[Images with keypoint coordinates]
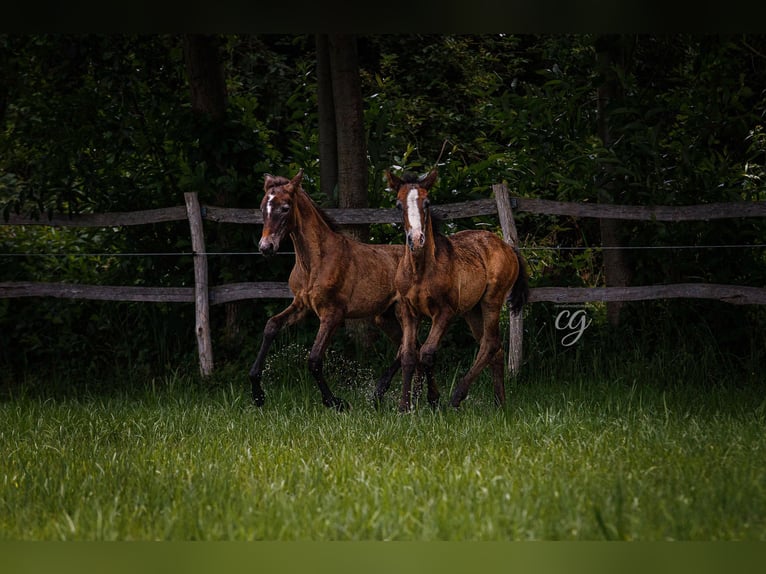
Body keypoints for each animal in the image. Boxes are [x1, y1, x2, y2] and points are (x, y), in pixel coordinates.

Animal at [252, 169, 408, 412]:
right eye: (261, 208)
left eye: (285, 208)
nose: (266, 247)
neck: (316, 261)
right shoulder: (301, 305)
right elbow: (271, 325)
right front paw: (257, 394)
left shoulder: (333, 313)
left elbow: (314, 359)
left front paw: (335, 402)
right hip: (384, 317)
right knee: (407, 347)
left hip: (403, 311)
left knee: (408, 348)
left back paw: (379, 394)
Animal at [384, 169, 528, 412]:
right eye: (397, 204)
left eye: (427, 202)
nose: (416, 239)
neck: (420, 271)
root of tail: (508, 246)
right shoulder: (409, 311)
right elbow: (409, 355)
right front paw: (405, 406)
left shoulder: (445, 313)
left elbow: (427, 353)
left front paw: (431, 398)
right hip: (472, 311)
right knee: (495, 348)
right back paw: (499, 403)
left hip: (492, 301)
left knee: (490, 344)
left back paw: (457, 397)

--

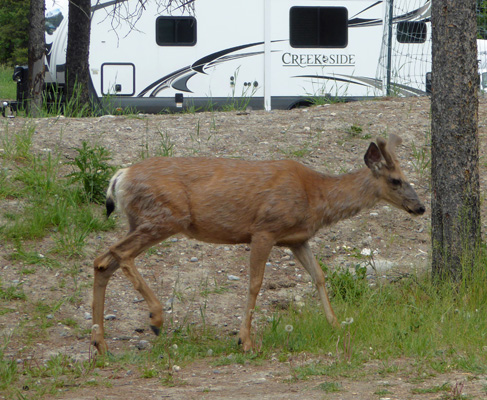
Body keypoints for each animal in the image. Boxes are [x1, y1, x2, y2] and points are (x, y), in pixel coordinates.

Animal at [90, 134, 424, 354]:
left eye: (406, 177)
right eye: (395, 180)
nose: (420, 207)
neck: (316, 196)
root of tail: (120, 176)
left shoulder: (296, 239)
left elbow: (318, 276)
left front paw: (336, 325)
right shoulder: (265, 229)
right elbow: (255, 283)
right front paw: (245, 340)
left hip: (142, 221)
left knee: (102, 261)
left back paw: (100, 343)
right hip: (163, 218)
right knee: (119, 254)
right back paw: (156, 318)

- Exercise brief
Copy every line from the records above that contains the word "elbow".

- Solution for this task
right elbow: (271, 325)
left elbow: (314, 359)
right elbow: (409, 355)
left elbow: (427, 353)
left elbow: (318, 276)
right elbow: (255, 283)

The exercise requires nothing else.